Die Informatiker haben Computerprogrammen nicht nur beigebracht, Personen in Bildern und Videos zu identifizieren, sondern auch ihre Gestik und Mimik zu analysieren. Damit könnten Menschen und Maschinen auch in der Arbeitswelt dichter zusammenrücken. Im Projekt "HySociaTea" ("Hybrid Social Teams") entwickeln DFKI-Informatiker zum Beispiel Verfahren, die es ermöglichen, dass Monteure und Roboter in der Produktionsstraße eines Automobilwerks gemeinsam den Unterboden eines Fahrzeugs zusammenschrauben. "Das macht außer uns weltweit sonst niemand", berichtet Wolfgang Wahlster . Mensch-Maschine-Mannschaften sollen auch beim Zerlegen ausgedienter Kernkraftwerke zum Einsatz kommen. Denn autonome Roboter könnten in einem radioaktiven Umfeld arbeiten, das für ihre menschlichen Partner tödlich wäre.

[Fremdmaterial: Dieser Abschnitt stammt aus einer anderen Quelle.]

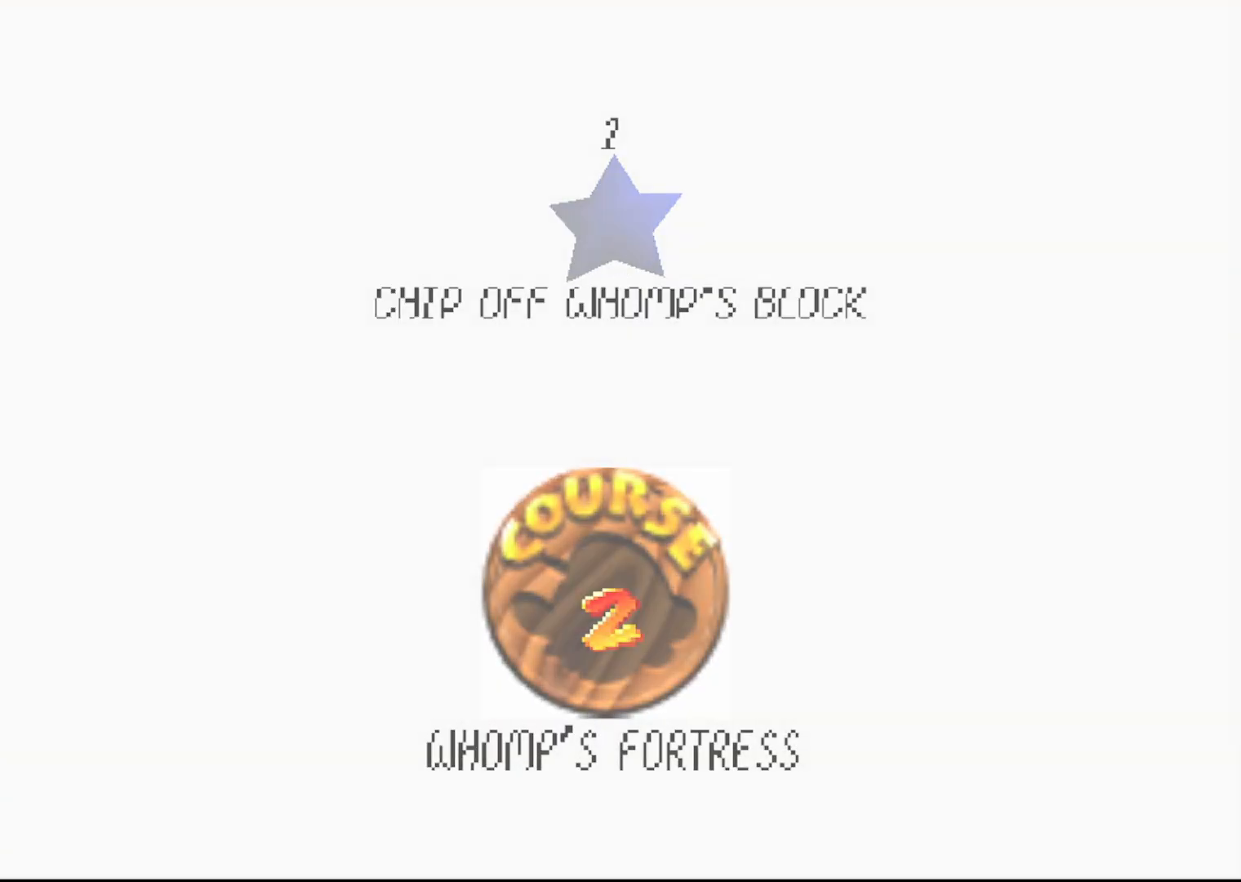
{"buttons": [], "left_stick": "center", "events": [[17, "A", "down"], [83, "A", "up"], [150, "A", "down"], [200, "A", "up"]]}
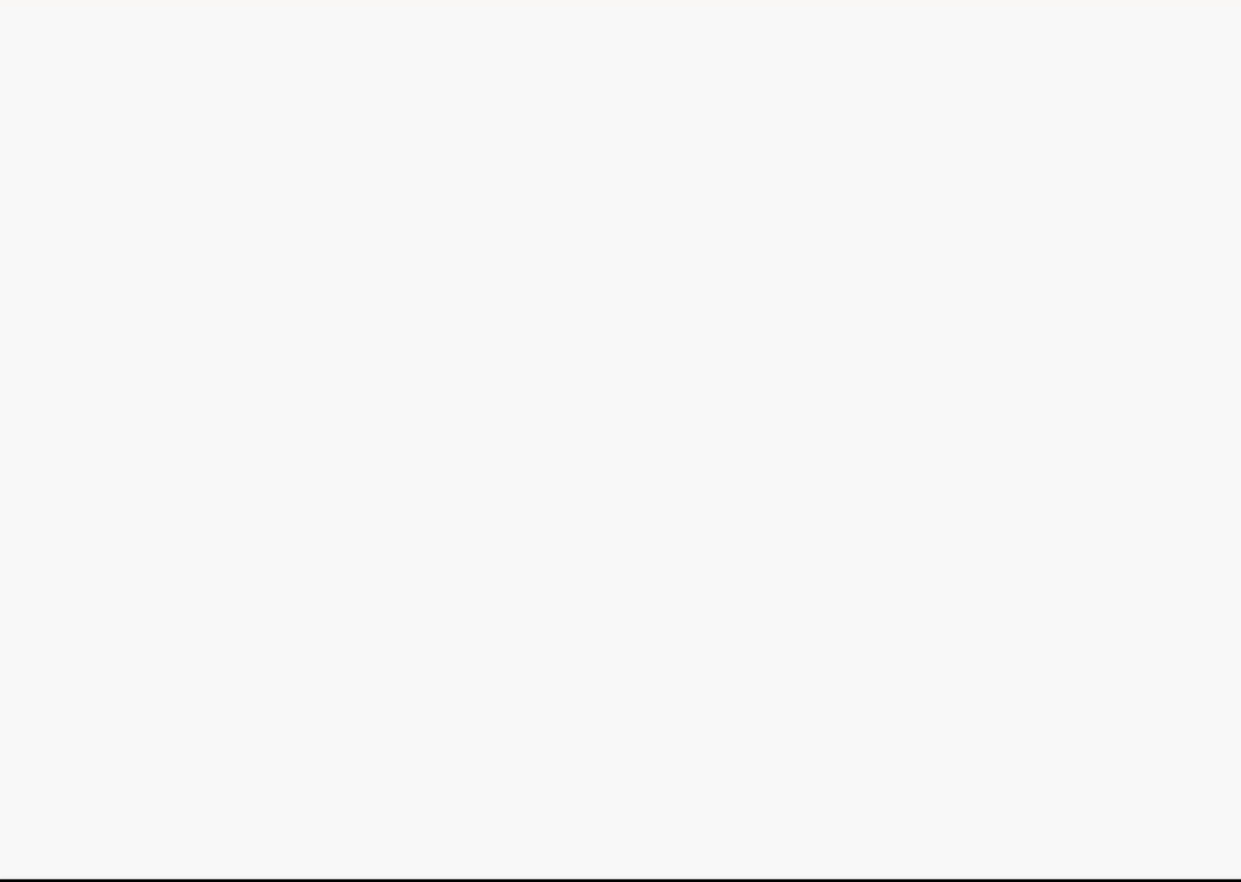
{"buttons": [], "left_stick": "center", "events": []}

In diesem Juli feiert die KI ihren 60. Geburtstag. Das ist auch ein Anlass, etwas intensiver übers Alter nachzudenken. Auch dazu haben sich DFKI-Wissenschaftler Gedanken gemacht. Sie entwickeln "Intelligente Objekte", die Alzheimer-Patienten das Leben erleichtern sollen. Bis zum Jahr 2050 könnte sich die Zahl der Demenz-Patienten, die heute in Deutschland schon über der Millionengrenze liegt, verdreifachen. Intelligente Armbanduhren und Datenbrillen, die zum Beispiel Informationen zu einem gerade betrachteten Gegenstand oder zu einer Person in das Gesichtsfeld eines Patienten einblenden können, sollen das schwindende Gedächtnis der Patienten unterstützen, sodass sie so lange wie möglich in den eigenen vier Wänden leben können. Schließlich entwickeln die Saarbrücker Informatiker auch Software für einen Roboter, der Senioren zu Hause zur Hand gehen soll. "Digitale Orthesen" nennt der DFKI-Chef diese kleinen Helfer. Sie zeigten exemplarisch, worauf es der KI im 21. Jahrhundert ankomme: "Sie soll menschliche Schwächen ausgleichen."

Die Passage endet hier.